- Personal Finance
Investment in art
Buying a piece of art you like is one thing, if the art is seen as an investment, it is different story.
An art with potential is like finding a needle in a haystack since there are millions of artists in the market. The art market is a lot like the stock market, should one invest in a stock simply based on how he/she feels? Yes but there should be more. Much background homework has to be done before an actual investment should be made.
Reading reviews would be a start, but take a note that reviews and recommendations may have been written by influential people either for money or in connections. How can you justify something to be sound and trustworthy? How can we tell that someone is qualified? Or, from a different point of view, qualified by whom? Always back your instinct up with a good examination by seeing more. Yes, your eyes learn. As you see more and more quality art and speak to more artists, you would be able to distinguish the substantial ones.

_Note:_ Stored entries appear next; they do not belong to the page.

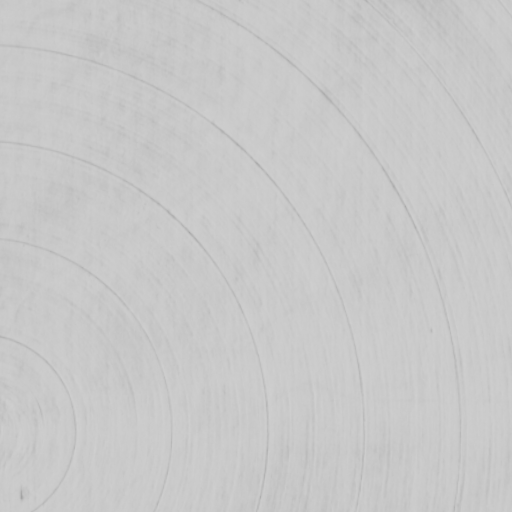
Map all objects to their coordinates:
crop: (256, 256)
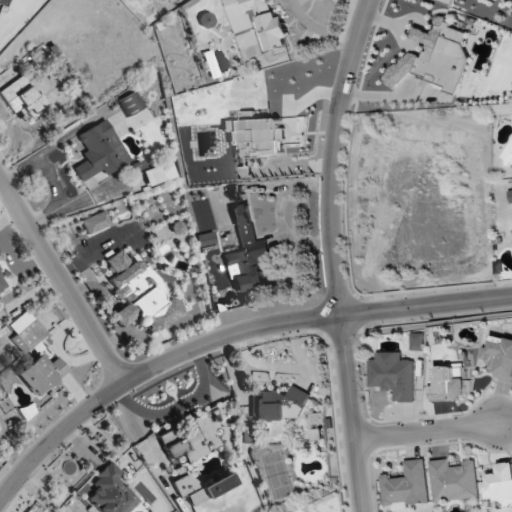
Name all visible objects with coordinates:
building: (268, 24)
building: (435, 58)
building: (24, 98)
building: (131, 103)
road: (49, 147)
building: (99, 151)
building: (508, 153)
road: (332, 154)
building: (157, 173)
road: (52, 177)
building: (511, 195)
road: (72, 199)
building: (95, 222)
building: (206, 238)
building: (246, 253)
road: (63, 281)
building: (2, 283)
building: (138, 293)
building: (26, 329)
road: (228, 337)
building: (418, 341)
building: (499, 356)
building: (40, 373)
building: (394, 375)
building: (449, 382)
building: (279, 404)
road: (353, 411)
road: (427, 432)
building: (189, 439)
building: (454, 480)
building: (500, 484)
building: (406, 486)
building: (201, 487)
building: (110, 491)
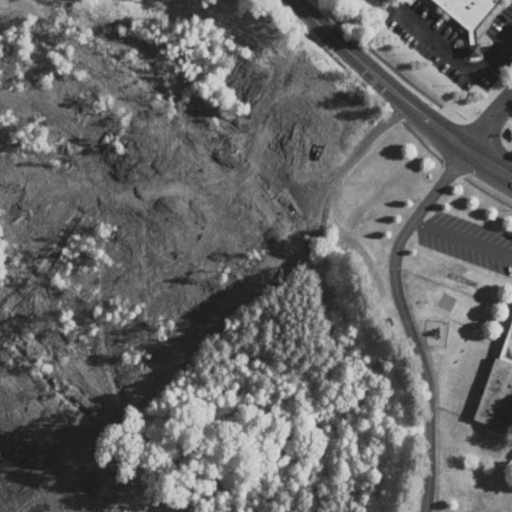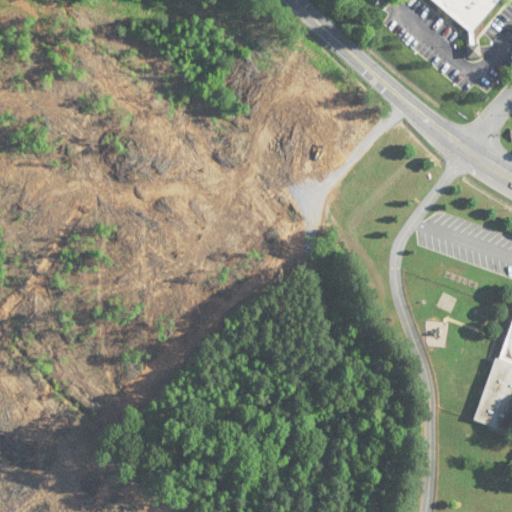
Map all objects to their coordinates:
building: (469, 16)
road: (448, 75)
road: (400, 91)
road: (489, 122)
road: (463, 239)
road: (408, 320)
building: (500, 388)
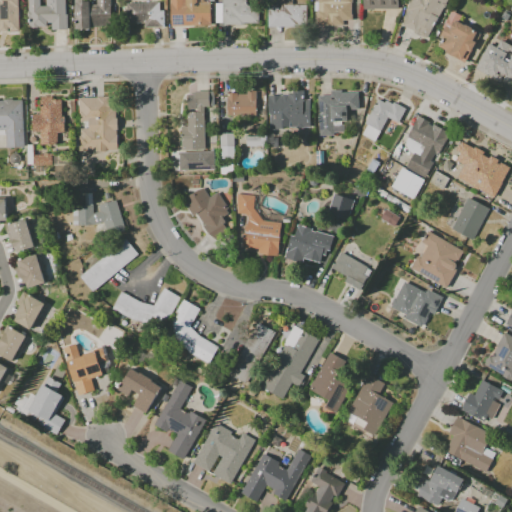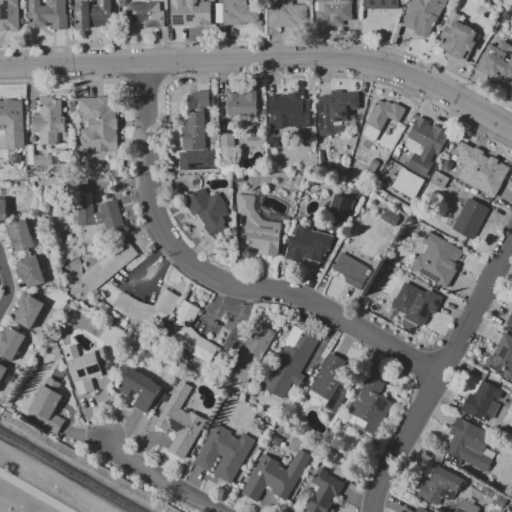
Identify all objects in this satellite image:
building: (379, 4)
building: (188, 12)
building: (235, 12)
building: (332, 12)
building: (144, 13)
building: (46, 14)
building: (91, 14)
building: (8, 15)
building: (286, 15)
building: (420, 16)
rooftop solar panel: (191, 18)
rooftop solar panel: (182, 19)
building: (457, 40)
road: (263, 41)
building: (497, 62)
road: (263, 63)
building: (240, 104)
building: (287, 111)
building: (334, 111)
building: (380, 118)
building: (47, 120)
building: (11, 122)
building: (195, 122)
building: (95, 129)
building: (225, 146)
building: (480, 169)
building: (406, 183)
building: (339, 206)
building: (2, 210)
building: (207, 212)
building: (98, 216)
building: (469, 218)
building: (257, 228)
building: (20, 235)
building: (306, 245)
building: (437, 260)
building: (107, 265)
building: (351, 270)
building: (29, 271)
rooftop solar panel: (428, 275)
road: (220, 276)
road: (6, 283)
building: (414, 303)
rooftop solar panel: (436, 303)
building: (145, 309)
rooftop solar panel: (423, 311)
building: (27, 312)
building: (509, 321)
building: (509, 321)
building: (189, 335)
building: (10, 343)
rooftop solar panel: (502, 350)
building: (251, 353)
building: (501, 357)
building: (502, 358)
building: (290, 361)
building: (85, 367)
rooftop solar panel: (498, 368)
building: (2, 369)
rooftop solar panel: (95, 370)
rooftop solar panel: (84, 372)
road: (438, 376)
building: (330, 382)
building: (139, 389)
rooftop solar panel: (336, 397)
building: (481, 401)
building: (47, 405)
building: (369, 405)
building: (179, 421)
building: (469, 445)
building: (222, 453)
railway: (73, 469)
building: (273, 476)
road: (155, 477)
building: (438, 487)
road: (33, 492)
building: (321, 492)
building: (465, 507)
building: (418, 510)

Investment takes time to deliver a return, so it is obvious that your investment should be viewed from a future perspective. Picture what your collection would be like in a decade or two? Is the art a trendy style, if so, I opt not to purchase as trends go in and out? Some are only gimmicks and would not last the year. Good ones should possess a presence that sways you when standing in front of them.
To understand the art, you should get to know the person behind. Despite art fairs being the most direct venue to speak with the artists in person, the diversity could be confusing as one is bombarded by images upon images on the same day, not to mention the variety in quality. Nevertheless, it is a starting point to learn.
Email or social media are other ways to make contact. Personally, I prefer writing because of my hectic days. Becoming a friend over the net could nurture a friendship through exchange of thoughts. Through these dialogues with the artist, you get a more in depth feel to the pieces. Getting the artist to send you up close pictures or video of the art work helps when distance is a problem.
Idea and creativity
Creativity should not be the sole cause for an investment. An idea is just an idea and they are everywhere. In our times, there is no 'original' idea as copies are made and shared all over, intentionally and unintentionally. We have to look beyond and see what the artist did with that idea; idea is just the starting point, the drive, an intention, a basis, a platform for something to be built on.
Idea should be veiled under the skills and be part of the whole creative process. An idea should not be a focus for value. Without further development, idea has no life. Creativity is just the spark from zero to one; development is the work that injects history, character and personalities into a work.
We see a lot of artworks/prints that emphasize on 'limited edition' or 'collectors item', but with so many made and sold every day in every city, purchasing these would be like shooting wildly without an aim.
A label on 'limited edition' could be misleading if there is no way of telling the limit. Mass produced editions are copies to make fringe sales, most would not be worth much in decades. On the contrary, printmaking is a different story due to the master plate deteriorating after each print. A signed artist's proof (A/P) print is always a seal of confidence.
Find artists who are true to their art and examine their span of work over a prolonged period. Quality works should contain, aside growing skills, a spirit and determination for self improvement. The works should evolve in stages and reach different levels as the artist gains maturity. Examine the development and growth; the outlook and philosophy would, in comparison, be richer, confidence filled. The structure and style would speak directness effortlessly.
As a collector, you are putting faith towards your selected artist. In realistic terms, you’d also like to boost the value of the art you purchased. Collaborating efforts with the artists, the works would reach more audience. As more admirers adore the aesthetics behind the collection, words would get around. A rise in the number of collectors would in turn raise the value in the market. On the contrary, if the piece is merely put up on the wall in your living room for personal pleasure, it would simply get dusty and get thrown away by descendants.